The Hinckley Institute Radio Hour (Original Air Date: November 13, 2o19) — This week on the program, we air a forum featuring journalist and foreign policy expert Barbara Slavin on U.S.-Iran relations and the history between the two nations.
More than 40 years since the Iranian Revolution and the overthrow of the United States-backed monarchy, the political tension between the U.S. and Iran have reached a new crisis level. The recent assassination of General Qasem Soleimani, considered Iran’s second-highest official, at an Iraqi airport is being called an overt act of war by the Iranian government. The political fallout has been immediate and comprehensive.
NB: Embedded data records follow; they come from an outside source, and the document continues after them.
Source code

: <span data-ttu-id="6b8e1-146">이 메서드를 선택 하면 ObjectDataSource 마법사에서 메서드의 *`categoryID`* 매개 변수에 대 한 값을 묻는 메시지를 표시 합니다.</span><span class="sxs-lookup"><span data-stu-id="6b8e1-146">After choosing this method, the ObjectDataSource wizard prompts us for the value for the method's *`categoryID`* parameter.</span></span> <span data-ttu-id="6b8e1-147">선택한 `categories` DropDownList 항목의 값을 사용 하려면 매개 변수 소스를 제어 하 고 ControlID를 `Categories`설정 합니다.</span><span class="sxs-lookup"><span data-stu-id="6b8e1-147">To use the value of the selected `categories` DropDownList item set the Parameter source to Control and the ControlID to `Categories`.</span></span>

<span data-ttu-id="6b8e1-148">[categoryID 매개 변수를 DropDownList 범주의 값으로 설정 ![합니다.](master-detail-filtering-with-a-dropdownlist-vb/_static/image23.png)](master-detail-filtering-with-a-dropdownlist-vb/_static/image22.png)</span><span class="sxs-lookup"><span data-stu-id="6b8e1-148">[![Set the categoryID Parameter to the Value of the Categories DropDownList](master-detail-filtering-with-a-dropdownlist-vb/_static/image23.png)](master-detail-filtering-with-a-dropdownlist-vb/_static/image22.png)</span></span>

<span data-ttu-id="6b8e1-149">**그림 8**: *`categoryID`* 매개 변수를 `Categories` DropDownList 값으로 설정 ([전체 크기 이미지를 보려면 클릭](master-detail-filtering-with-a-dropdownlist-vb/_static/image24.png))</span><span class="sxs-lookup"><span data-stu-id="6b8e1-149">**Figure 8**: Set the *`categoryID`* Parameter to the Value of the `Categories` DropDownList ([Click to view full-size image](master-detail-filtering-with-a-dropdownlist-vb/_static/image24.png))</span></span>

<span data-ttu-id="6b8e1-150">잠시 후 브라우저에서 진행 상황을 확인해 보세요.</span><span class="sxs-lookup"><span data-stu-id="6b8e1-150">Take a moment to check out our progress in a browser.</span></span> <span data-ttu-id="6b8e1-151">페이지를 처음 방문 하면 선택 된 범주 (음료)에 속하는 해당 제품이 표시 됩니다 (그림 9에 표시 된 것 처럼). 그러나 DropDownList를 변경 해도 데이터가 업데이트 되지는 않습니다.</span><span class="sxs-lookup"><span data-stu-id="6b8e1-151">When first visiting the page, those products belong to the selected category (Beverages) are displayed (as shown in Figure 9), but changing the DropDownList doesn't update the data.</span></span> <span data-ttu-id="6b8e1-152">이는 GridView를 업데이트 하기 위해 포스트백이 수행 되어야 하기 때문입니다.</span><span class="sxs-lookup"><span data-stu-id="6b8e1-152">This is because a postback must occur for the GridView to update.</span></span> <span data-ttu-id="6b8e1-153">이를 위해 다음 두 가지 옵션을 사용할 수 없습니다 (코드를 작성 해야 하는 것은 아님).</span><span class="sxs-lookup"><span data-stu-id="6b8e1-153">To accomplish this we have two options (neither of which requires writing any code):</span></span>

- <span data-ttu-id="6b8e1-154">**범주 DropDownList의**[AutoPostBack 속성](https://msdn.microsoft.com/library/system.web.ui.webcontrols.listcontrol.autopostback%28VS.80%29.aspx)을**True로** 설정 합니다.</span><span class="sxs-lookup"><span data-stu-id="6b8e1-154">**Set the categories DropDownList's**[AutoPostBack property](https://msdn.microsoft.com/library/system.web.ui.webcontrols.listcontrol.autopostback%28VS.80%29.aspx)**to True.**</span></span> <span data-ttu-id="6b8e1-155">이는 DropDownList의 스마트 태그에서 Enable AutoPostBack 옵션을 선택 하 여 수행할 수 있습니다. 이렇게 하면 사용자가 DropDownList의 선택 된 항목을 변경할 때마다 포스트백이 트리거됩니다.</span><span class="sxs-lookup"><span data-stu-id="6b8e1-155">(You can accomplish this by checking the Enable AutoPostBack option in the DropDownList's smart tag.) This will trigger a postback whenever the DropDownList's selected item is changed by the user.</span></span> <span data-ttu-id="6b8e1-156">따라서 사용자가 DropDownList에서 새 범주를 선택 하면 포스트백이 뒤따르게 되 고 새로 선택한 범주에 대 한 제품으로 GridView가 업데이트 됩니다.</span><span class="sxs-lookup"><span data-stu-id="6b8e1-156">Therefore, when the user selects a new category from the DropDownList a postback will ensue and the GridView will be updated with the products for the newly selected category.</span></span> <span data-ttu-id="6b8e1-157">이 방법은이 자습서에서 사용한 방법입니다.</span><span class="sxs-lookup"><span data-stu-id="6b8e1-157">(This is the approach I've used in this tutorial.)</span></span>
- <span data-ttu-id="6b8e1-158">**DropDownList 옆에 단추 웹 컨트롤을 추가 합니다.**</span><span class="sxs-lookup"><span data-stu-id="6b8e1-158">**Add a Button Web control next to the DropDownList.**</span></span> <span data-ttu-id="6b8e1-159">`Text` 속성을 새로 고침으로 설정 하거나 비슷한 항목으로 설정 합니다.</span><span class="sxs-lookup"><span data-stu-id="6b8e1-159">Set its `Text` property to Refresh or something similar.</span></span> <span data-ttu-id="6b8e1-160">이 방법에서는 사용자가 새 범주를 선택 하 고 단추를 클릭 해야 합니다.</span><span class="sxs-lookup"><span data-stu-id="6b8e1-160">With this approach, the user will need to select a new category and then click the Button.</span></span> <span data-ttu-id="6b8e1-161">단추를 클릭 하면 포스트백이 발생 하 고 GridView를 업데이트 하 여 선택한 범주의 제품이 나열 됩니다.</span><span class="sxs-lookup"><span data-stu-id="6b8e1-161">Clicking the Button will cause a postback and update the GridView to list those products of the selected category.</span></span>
Iran has said it will stop abiding by some of the agreements made in the 2015 Iran Nuclear Deal, Iran’s Defense Minister promised a “crushing revenge” over Soleimani’s death and Iraq’s parliament unanimously voted for a withdrawal of all foreign troops from the country. President Trump has maintained that the airstrike was meant to ensure peace but the rapid deployment of thousands of U.S. troops to Iraq has given rise to fears of escalating violence and greater destabilization. While major shifts in the geopolitics of the Middle East are underway, the future of the region and the ambiguous threat of a new war have many looking for answers.
Today on our program we’re airing a forum that was recorded before these latest developments, but that still provides a framework for understanding the wider context. Barbara Slavin, Director of the Future of Iran Initiative at the Atlantic Council, delves into the Trump administration’s role in shifting foreign policy toward Iran, the forces that have historically shaped U.S.-Iran relations and potential outcomes for the two countries.
This forum was recorded on October 24, 2019.